Reflections on Agile Testing, Quality Metrics, and Team Agility
The article shares a personal journey through agile testing practices, Scrum adoption, quality measurement, and the challenges of fostering true agile testing within software teams, highlighting the evolution of roles, metrics, and cultural shifts needed for effective quality engineering.
Author Zhang DaMao, a founder of TesterHome and MTSC technical committee expert, introduces his background and the ongoing promotion of tickets for the 10th MTSC conference in Shenzhen.
He recounts his involvement in the 2021 industry testing agility report, his transition from a small QA team leader to leading a larger QA team, and the corporate push for more agile testing practices.
In 2007, after graduating, he joined a foreign company in Shanghai as a Java developer, where Scrum was adopted as the agile framework.
He describes Scrum as a framework rather than a specific process, outlining its roles, short iterative sprints, and the shift from formal meetings to superficial rituals in many organizations.
In 2009, while outsourced to Google for DartEnterprise testing, he experienced a spiral development model with strong engineering culture, extensive unit testing, code reviews, peer testing, and close collaboration between developers and testers.
Later, at an English‑education software company, Scrum board management and BDD drove daily stand‑ups, story‑based development, and test case creation, with automation using Cucumber and Capybara.
By 2014, he moved to Alibaba during the rise of mobile internet, observing increasing overtime and challenging work environments.

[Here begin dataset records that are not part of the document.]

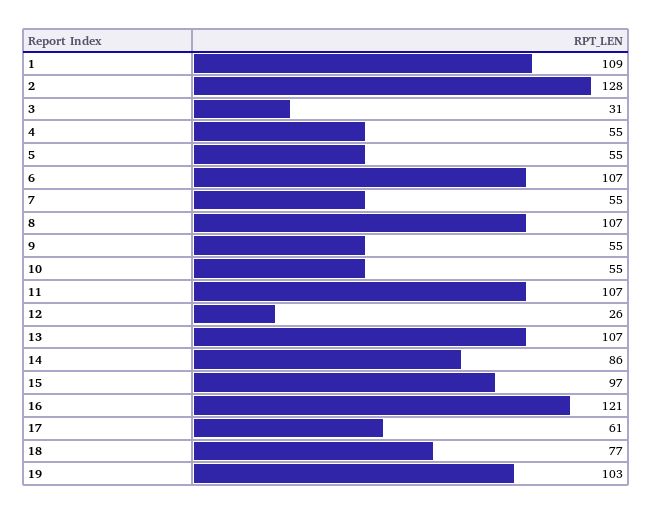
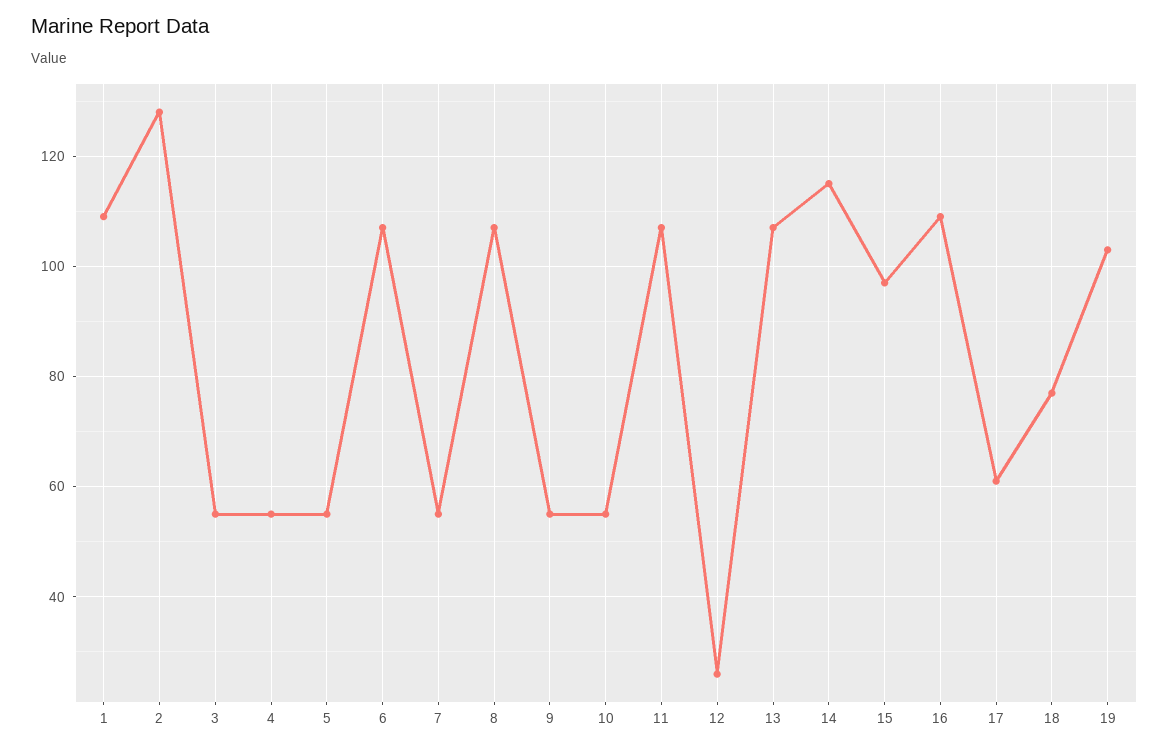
  {
    "1": 109,
    "2": 128,
-   "3": 31,
+   "3": 55,
    "4": 55,
    "5": 55,
    "6": 107,
    "7": 55,
    "8": 107,
    "9": 55,
    "10": 55,
    "11": 107,
    "12": 26,
    "13": 107,
-   "14": 86,
+   "14": 115,
    "15": 97,
-   "16": 121,
+   "16": 110,
    "17": 61,
    "18": 77,
    "19": 103
  }

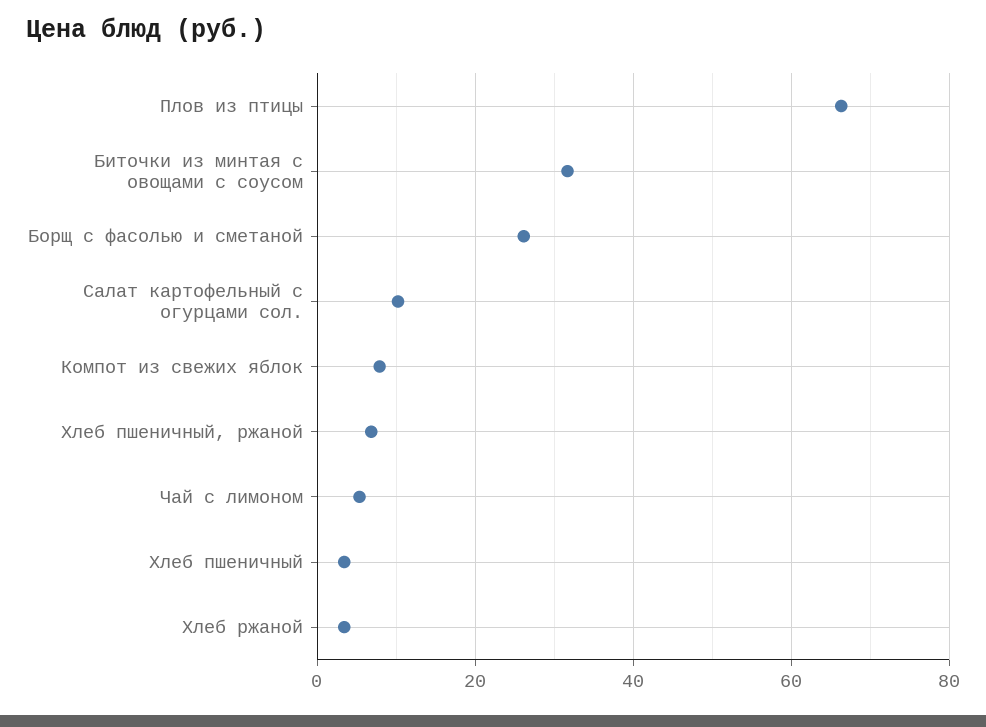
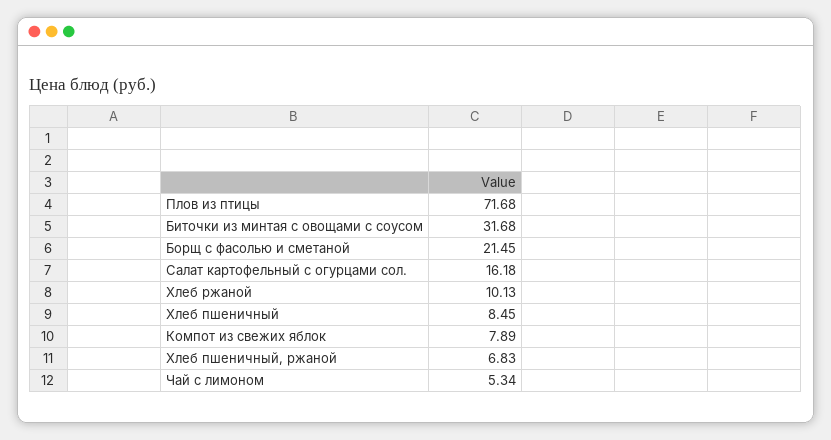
  {
-   "Плов из птицы": 66,
+   "Плов из птицы": 71.68,
    "Биточки из минтая с овощами с соусом": 31.68,
-   "Борщ с фасолью и сметаной": 26,
+   "Борщ с фасолью и сметаной": 21.45,
-   "Салат картофельный с огурцами сол.": 10,
+   "Салат картофельный с огурцами сол.": 16.18,
    "Компот из свежих яблок": 7.89,
    "Хлеб пшеничный, ржаной": 6.83,
    "Чай с лимоном": 5.34,
-   "Хлеб пшеничный": 4,
+   "Хлеб пшеничный": 8.45,
-   "Хлеб ржаной": 4
+   "Хлеб ржаной": 10.13
  }

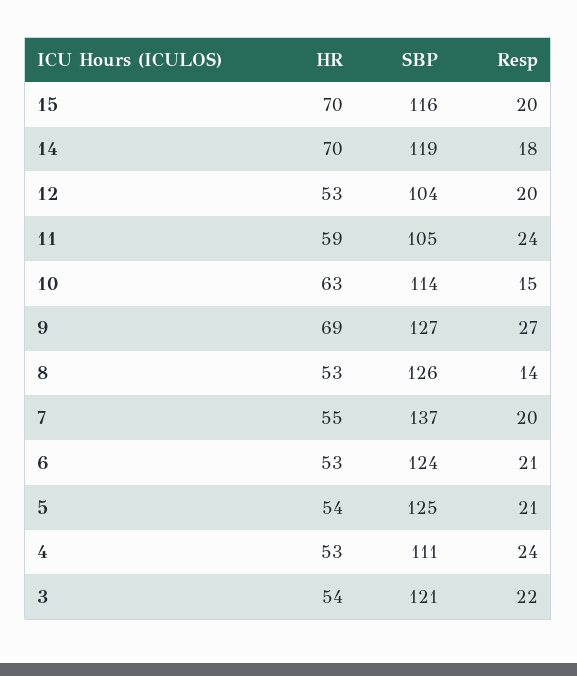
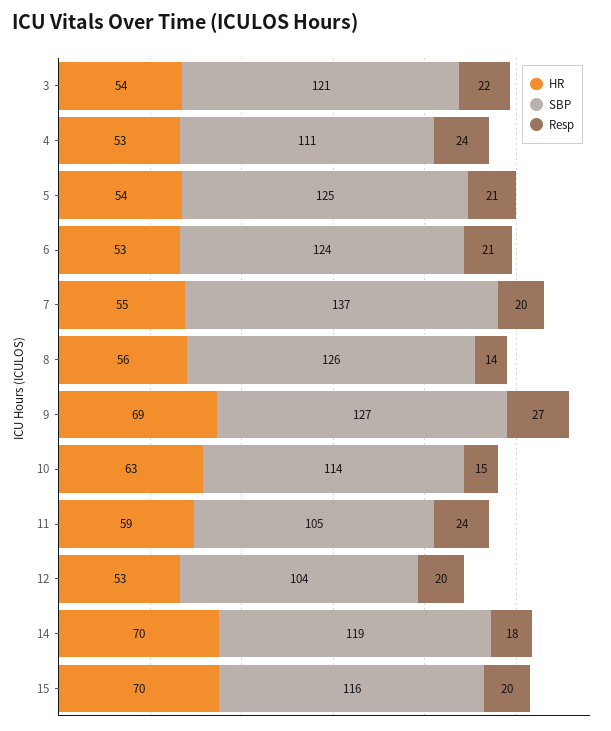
  {
    "HR": {
      "15": 70,
      "14": 70,
      "12": 53,
      "11": 59,
      "10": 63,
      "9": 69,
-     "8": 53,
+     "8": 56,
      "7": 55,
      "6": 53,
      "5": 54,
      "4": 53,
      "3": 54
    },
    "SBP": {
      "15": 116,
      "14": 119,
      "12": 104,
      "11": 105,
      "10": 114,
      "9": 127,
      "8": 126,
      "7": 137,
      "6": 124,
      "5": 125,
      "4": 111,
      "3": 121
    },
    "Resp": {
      "15": 20,
      "14": 18,
      "12": 20,
      "11": 24,
      "10": 15,
      "9": 27,
      "8": 14,
      "7": 20,
      "6": 21,
      "5": 21,
      "4": 24,
      "3": 22
    }
  }

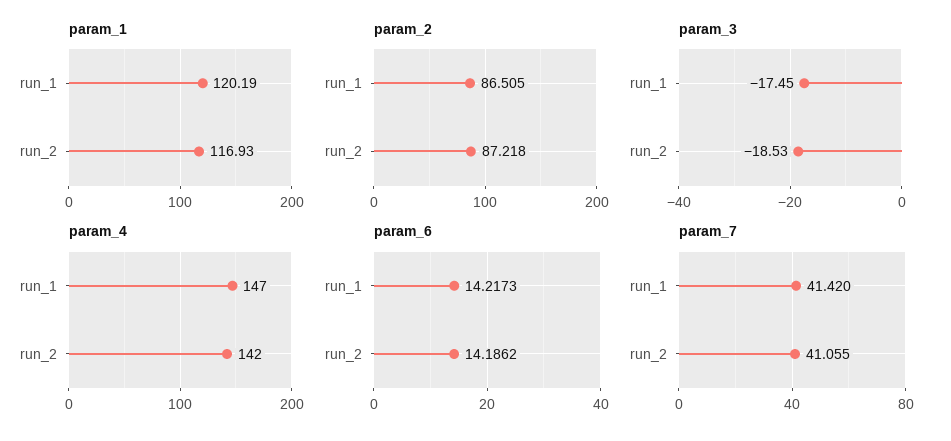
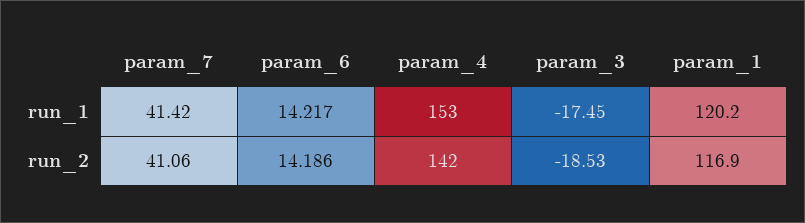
  {
    "param_1": {
      "run_1": 120.19,
      "run_2": 116.93
    },
-   "param_2": {
-     "run_1": 86.505,
-     "run_2": 87.218
-   },
    "param_3": {
      "run_1": -17.45,
      "run_2": -18.53
    },
    "param_4": {
-     "run_1": 147,
+     "run_1": 153,
      "run_2": 142
    },
    "param_6": {
      "run_1": 14.2173,
      "run_2": 14.1862
    },
    "param_7": {
      "run_1": 41.42,
      "run_2": 41.055
    }
  }

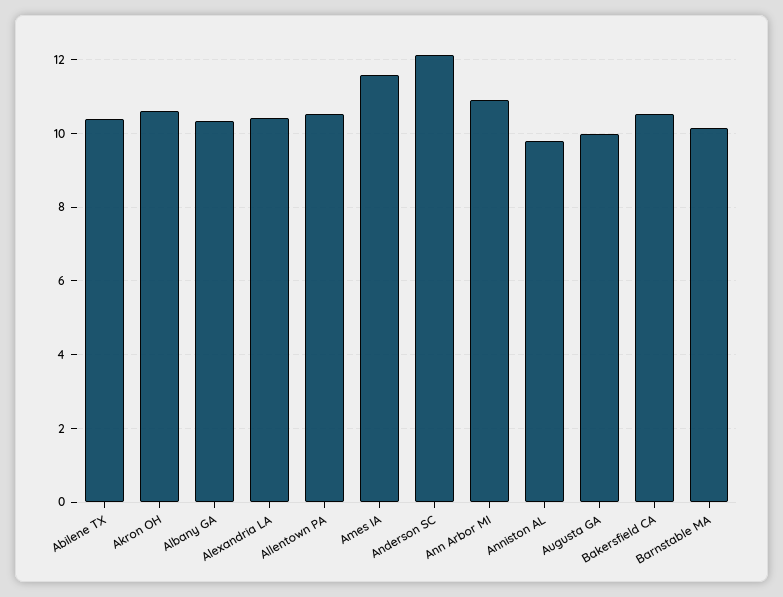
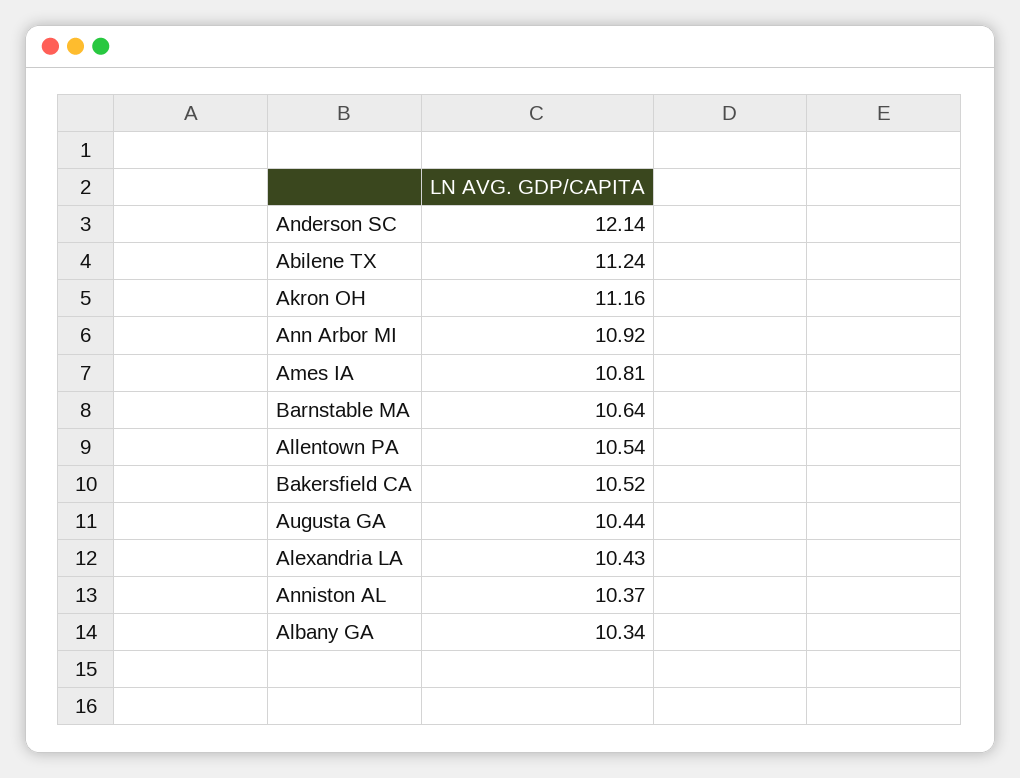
  {
-   "Abilene TX": 10.4,
+   "Abilene TX": 11.24,
-   "Akron OH": 10.6,
+   "Akron OH": 11.16,
    "Albany GA": 10.34,
    "Alexandria LA": 10.43,
    "Allentown PA": 10.54,
-   "Ames IA": 11.6,
+   "Ames IA": 10.81,
    "Anderson SC": 12.14,
    "Ann Arbor MI": 10.92,
-   "Anniston AL": 9.8,
+   "Anniston AL": 10.37,
-   "Augusta GA": 10,
+   "Augusta GA": 10.44,
    "Bakersfield CA": 10.52,
-   "Barnstable MA": 10.2
+   "Barnstable MA": 10.64
  }

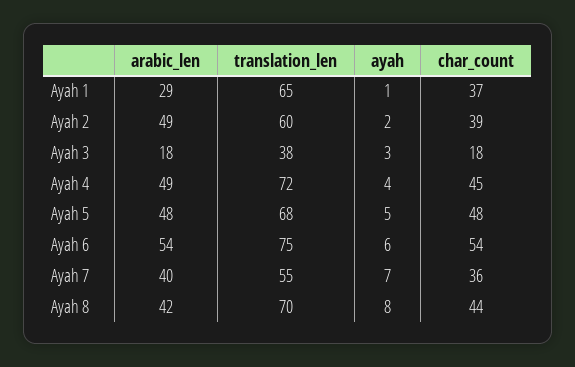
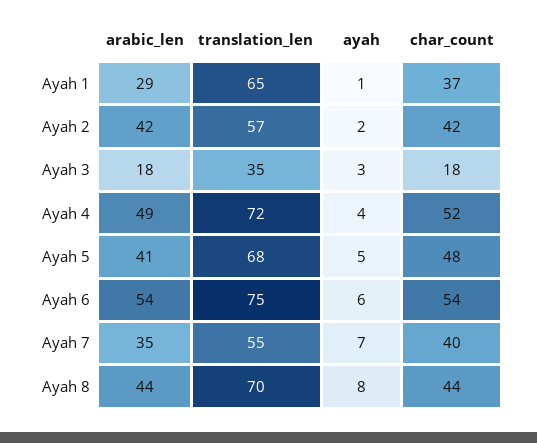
  {
    "arabic_len": {
      "Ayah 1": 29,
-     "Ayah 2": 49,
+     "Ayah 2": 42,
      "Ayah 3": 18,
      "Ayah 4": 49,
-     "Ayah 5": 48,
+     "Ayah 5": 41,
      "Ayah 6": 54,
-     "Ayah 7": 40,
+     "Ayah 7": 35,
-     "Ayah 8": 42
+     "Ayah 8": 44
    },
    "translation_len": {
      "Ayah 1": 65,
-     "Ayah 2": 60,
+     "Ayah 2": 57,
-     "Ayah 3": 38,
+     "Ayah 3": 35,
      "Ayah 4": 72,
      "Ayah 5": 68,
      "Ayah 6": 75,
      "Ayah 7": 55,
      "Ayah 8": 70
    },
    "ayah": {
      "Ayah 1": 1,
      "Ayah 2": 2,
      "Ayah 3": 3,
      "Ayah 4": 4,
      "Ayah 5": 5,
      "Ayah 6": 6,
      "Ayah 7": 7,
      "Ayah 8": 8
    },
    "char_count": {
      "Ayah 1": 37,
-     "Ayah 2": 39,
+     "Ayah 2": 42,
      "Ayah 3": 18,
-     "Ayah 4": 45,
+     "Ayah 4": 52,
      "Ayah 5": 48,
      "Ayah 6": 54,
-     "Ayah 7": 36,
+     "Ayah 7": 40,
      "Ayah 8": 44
    }
  }

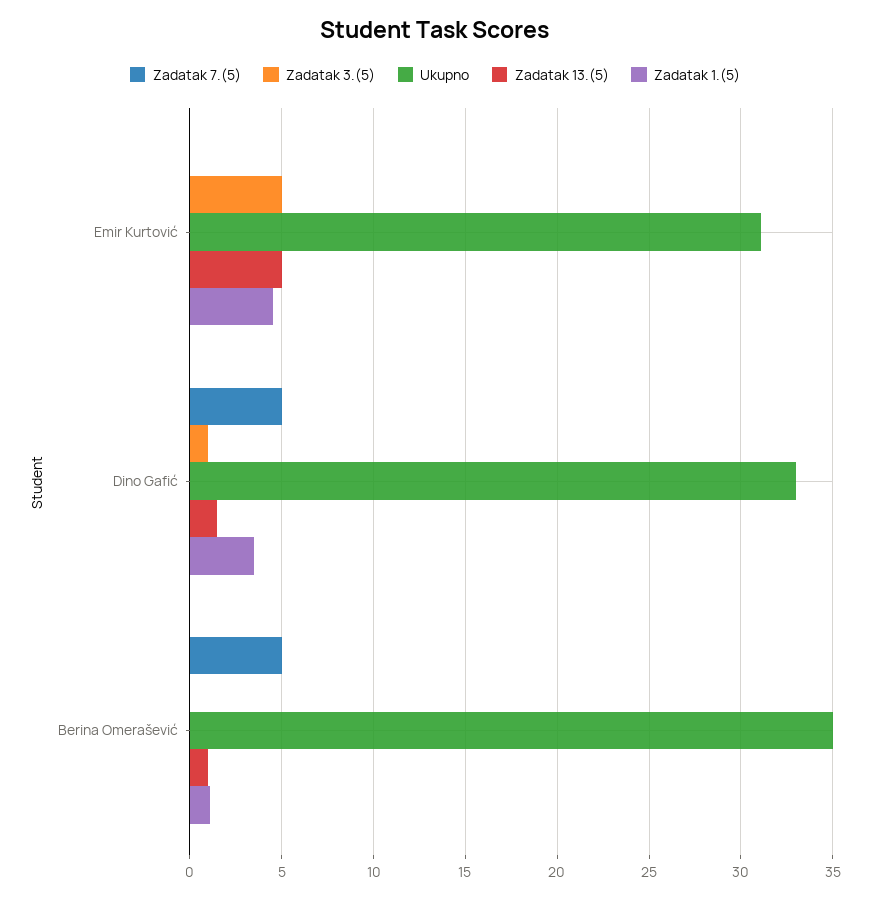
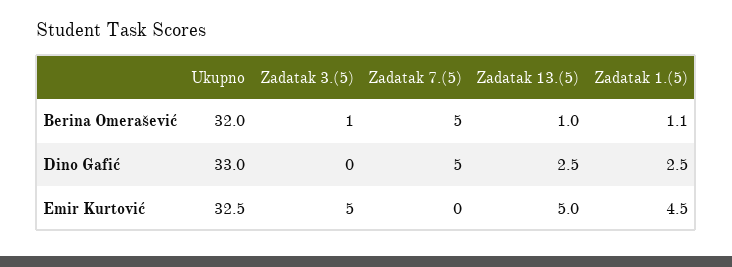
  {
    "Zadatak 7.(5)": {
      "Emir Kurtović": 0,
      "Dino Gafić": 5,
      "Berina Omerašević": 5
    },
    "Zadatak 3.(5)": {
      "Emir Kurtović": 5,
-     "Dino Gafić": 1,
+     "Dino Gafić": 0,
-     "Berina Omerašević": 0
+     "Berina Omerašević": 1
    },
    "Ukupno": {
-     "Emir Kurtović": 31,
+     "Emir Kurtović": 32.5,
      "Dino Gafić": 33,
-     "Berina Omerašević": 35
+     "Berina Omerašević": 32
    },
    "Zadatak 13.(5)": {
      "Emir Kurtović": 5,
-     "Dino Gafić": 1.5,
+     "Dino Gafić": 2.5,
      "Berina Omerašević": 1
    },
    "Zadatak 1.(5)": {
      "Emir Kurtović": 4.5,
-     "Dino Gafić": 3.5,
+     "Dino Gafić": 2.5,
      "Berina Omerašević": 1.1
    }
  }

He reflects on why testing has become a high‑pressure activity, noting industry maturity, the push for end‑to‑end quality control, left‑right shift, and metric‑driven improvement.
He questions why teams “push others” – attributing it to poor product and development quality – and discusses the diminishing role of product managers in bridging market needs and technical implementation.
He critiques the perception that developers should also test, emphasizing that testing is often seen as a low‑skill, outsourced function, and highlights the importance of soft skills and the pitfalls of over‑measurement.
He stresses the necessity of digitizing and online‑izing testing processes for effective measurement, linking testing metrics to overall development efficiency.
He concludes that true agile testing requires mature quality culture, robust infrastructure, and skilled team members; otherwise, organizations resort to hiring more staff and overtime, and only when automation reduces manual effort will the agile testing era truly arrive.